- Occupations: Director at MoCA Clinic and Institute
- Notable work: Montreal Cognitive Assessment (MoCA)

= Ziad Nasreddine =

Canadian neurologist who created the MoCA cognitive screening test

Ziad Nasreddine is a Canadian neurologist notable for creating the Montreal Cognitive Assessment (MoCA) in 2005, widely used to assess mild cognitive impairment.

== Biography ==
Dr. Nasreddine is a Lebanese-Canadian physician, who graduated with a Medical Degree from the Université de Sherbrooke, Québec, and then completed a fellowship in Cognitive Neurology/Neurobehaviour at UCLA. In 1992, during his residency program, Dr. Nasreddine perceived the need for a more comprehensive cognitive screening adapted for clinicians, and thus developed his first comprehensive cognitive screening test.

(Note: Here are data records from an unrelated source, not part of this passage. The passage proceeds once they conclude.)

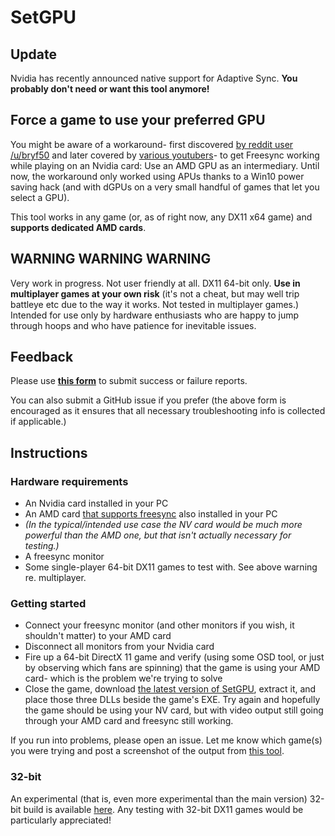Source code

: 
# SetGPU

## Update

Nvidia has recently announced native support for Adaptive Sync. **You probably don't need or want this tool anymore!**

## Force a game to use your preferred GPU

You might be aware of a workaround- first discovered [by reddit user /u/bryf50](https://www.reddit.com/r/hardware/comments/998zkw/freesync_on_an_nvidia_gpu_through_an_amd_gpu/) and later covered by [various youtubers](https://www.youtube.com/watch?v=qUYRZHFCkMw)- to get Freesync working while playing on an Nvidia card: Use an AMD GPU as an intermediary. Until now, the workaround only worked using APUs thanks to a Win10 power saving hack (and with dGPUs on a very small handful of games that let you select a GPU).

This tool works in any game (or, as of right now, any DX11 x64 game) and **supports dedicated AMD cards**.

## WARNING WARNING WARNING

Very work in progress. Not user friendly at all. DX11 64-bit only. **Use in multiplayer games at your own risk** (it's not a cheat, but may well trip battleye etc due to the way it works. Not tested in multiplayer games.) Intended for use only by hardware enthusiasts who are happy to jump through hoops and who have patience for inevitable issues.

## Feedback

Please use **[this form](https://goo.gl/forms/wjWuovWg9sHulpeF3)** to submit success or failure reports.

You can also submit a GitHub issue if you prefer (the above form is encouraged as it ensures that all necessary troubleshooting info is collected if applicable.)

## Instructions


### Hardware requirements
* An Nvidia card installed in your PC
* An AMD card [that supports freesync](https://www.amd.com/en/technologies/free-sync) also installed in your PC
* *(In the typical/intended use case the NV card would be much more powerful than the AMD one, but that isn't actually necessary for testing.)*
* A freesync monitor
* Some single-player 64-bit DX11 games to test with. See above warning re. multiplayer.

### Getting started

* Connect your freesync monitor (and other monitors if you wish, it shouldn't matter) to your AMD card
* Disconnect all monitors from your Nvidia card
* Fire up a 64-bit DirectX 11 game and verify (using some OSD tool, or just by observing which fans are spinning) that the game is using your AMD card- which is the problem we're trying to solve
* Close the game, download [the latest version of SetGPU](https://github.com/pinumbernumber/SetGPU/releases), extract it, and place those three DLLs beside the game's EXE. Try again and hopefully the game should be using your NV card, but with video output still going through your AMD card and freesync still working.

If you run into problems, please open an issue. Let me know which game(s) you were trying and post a screenshot of the output from [this tool](https://github.com/pinumbernumber/misctemp105/raw/master/listgpu.exe).

### 32-bit

An experimental (that is, even more experimental than the main version) 32-bit build is available [here](https://github.com/pinumbernumber/misctemp105/raw/master/setgpu_bundle_5.zip). Any testing with 32-bit DX11 games would be particularly appreciated!

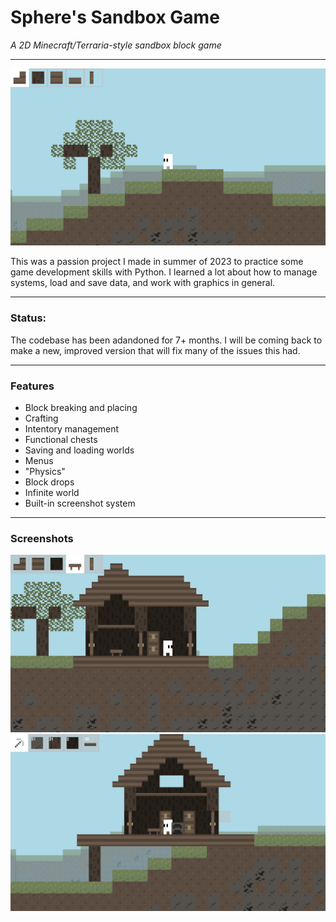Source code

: # Sphere's Sandbox Game
*A 2D Minecraft/Terraria-style sandbox block game*
___
![ss0](screenshots/save_0.png)

This was a passion project I made in summer of 2023 to practice some game development skills with Python. I learned a lot about how to manage systems, load and save data, and work with graphics in general.
___
### Status:
The codebase has been adandoned for 7+ months. I will be coming back to make a new, improved version that will fix many of the issues this had.
___
### Features
- Block breaking and placing
- Crafting
- Intentory management
- Functional chests
- Saving and loading worlds
- Menus
- "Physics"
- Block drops
- Infinite world
- Built-in screenshot system
___
### Screenshots
![ss1](screenshots/save_1.png)
![ss2](screenshots/save_4.png)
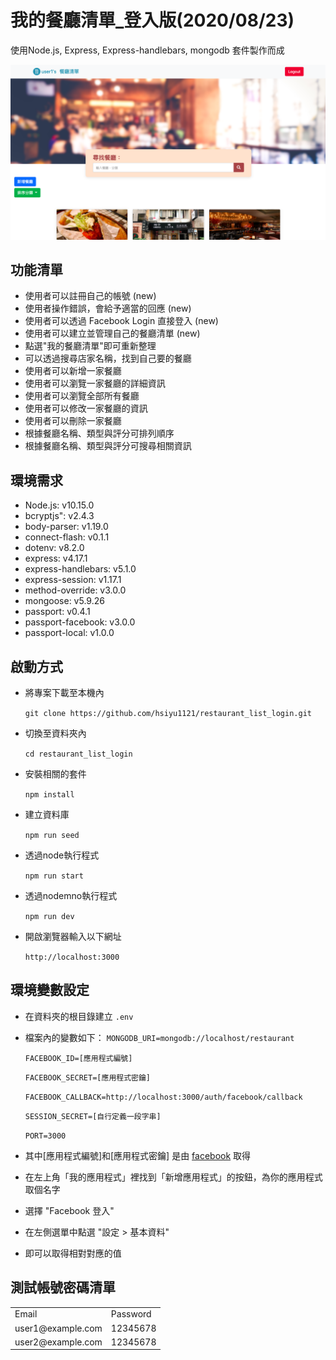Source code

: # 我的餐廳清單_登入版(2020/08/23)

使用Node.js, Express, Express-handlebars, mongodb 套件製作而成

![Alt text](https://github.com/hsiyu1121/restaurant_list_login/blob/master/restaurant_list_login.png)

## 功能清單
* 使用者可以註冊自己的帳號 (new)
* 使用者操作錯誤，會給予適當的回應 (new)
* 使用者可以透過 Facebook Login 直接登入 (new)
* 使用者可以建立並管理自己的餐廳清單 (new)
* 點選"我的餐廳清單"即可重新整理
* 可以透過搜尋店家名稱，找到自己要的餐廳
* 使用者可以新增一家餐廳
* 使用者可以瀏覽一家餐廳的詳細資訊
* 使用者可以瀏覽全部所有餐廳
* 使用者可以修改一家餐廳的資訊
* 使用者可以刪除一家餐廳
* 根據餐廳名稱、類型與評分可排列順序
* 根據餐廳名稱、類型與評分可搜尋相關資訊

## 環境需求
* Node.js: v10.15.0
* bcryptjs": v2.4.3
* body-parser: v1.19.0
* connect-flash: v0.1.1
* dotenv: v8.2.0
* express: v4.17.1
* express-handlebars: v5.1.0
* express-session: v1.17.1
* method-override: v3.0.0
* mongoose: v5.9.26
* passport: v0.4.1
* passport-facebook: v3.0.0
* passport-local: v1.0.0

## 啟動方式
* 將專案下載至本機內

  ``git clone https://github.com/hsiyu1121/restaurant_list_login.git``
* 切換至資料夾內

  ``cd restaurant_list_login``
* 安裝相關的套件

  ``npm install``
* 建立資料庫

  ``npm run seed``
* 透過node執行程式

  ``npm run start``
* 透過nodemno執行程式

  ``npm run dev``
* 開啟瀏覽器輸入以下網址

  ``http://localhost:3000``

## 環境變數設定
* 在資料夾的根目錄建立 ``.env``
* 檔案內的變數如下：
  ``MONGODB_URI=mongodb://localhost/restaurant``
  
  ``FACEBOOK_ID=[應用程式編號]``
  
  ``FACEBOOK_SECRET=[應用程式密鑰]``
  
  ``FACEBOOK_CALLBACK=http://localhost:3000/auth/facebook/callback``
  
  ``SESSION_SECRET=[自行定義一段字串]``
  
  ``PORT=3000``

* 其中[應用程式編號]和[應用程式密鑰] 是由 [facebook](https://developers.facebook.com/) 取得
* 在左上角「我的應用程式」裡找到「新增應用程式」的按鈕，為你的應用程式取個名字
* 選擇 "Facebook 登入"
* 在左側選單中點選 "設定 > 基本資料"
* 即可以取得相對對應的值

## 測試帳號密碼清單
<table>
  <tr>
    <td>Email</td>
    <td>Password</td>
  </tr>
  <tr>
    <td>user1@example.com</td>
    <td>12345678</td>
  </tr>
    <tr>
    <td>user2@example.com</td>
    <td>12345678</td>
  </tr>
</table>
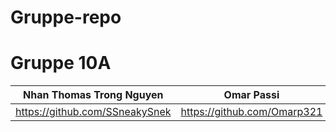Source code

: # Gruppe-repo
<h1>Gruppe 10A</h1>


|Nhan Thomas Trong Nguyen| Omar Passi  | Samet Demirezen | Anastasia Katanova | Sander Halvorsen | Kristin Svensson | Nora Lohne |
| ----------- | ------------- | ------------- | -----------------| -------------- | -------------- | ------------- | 
| https://github.com/SSneakySnek | https://github.com/Omarp321 | https://github.com/sametdemirezen | https://github.com/anastasiak111 | https://github.com/Sanderhalvors1 | https://github.com/kristintintin | https://github.com/NoraGith | 
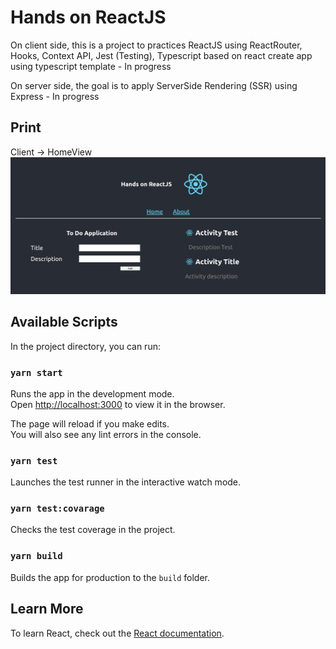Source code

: # Hands on ReactJS

On client side, this is a project to practices ReactJS using ReactRouter, Hooks, Context API, Jest (Testing), Typescript based on react create app using typescript template - In progress

On server side, the goal is to apply ServerSide Rendering (SSR) using Express - In progress

## Print

Client -> HomeView 
![Home View](./client/handon-react.png?raw=true "Home View")

## Available Scripts

In the project directory, you can run:

### `yarn start`

Runs the app in the development mode.\
Open [http://localhost:3000](http://localhost:3000) to view it in the browser.

The page will reload if you make edits.\
You will also see any lint errors in the console.

### `yarn test`

Launches the test runner in the interactive watch mode.

### `yarn test:covarage`

Checks the test coverage in the project.

### `yarn build`

Builds the app for production to the `build` folder.

## Learn More

To learn React, check out the [React documentation](https://reactjs.org/).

In 1996, after his fellowship, he decided to adapt his comprehensive screen and create a much quicker comprehensive assessment that is adapted to first-line specialty clinics with a high volume of patients. In 2005, the MoCA test was validated for clinical use. It is since widely used across the world in a variety of settings as this test is easy to administer in about 10 minutes and has been translated into many languages and validated to be accurate. The MoCA is recommended by the Alzheimer Society to objectively assess cognitive complaints in a clinical setting. Dr. Nasreddine has since faced much criticism from fellow physicians for transitioning this free cognitive assessment tool to a monetization model in 2020.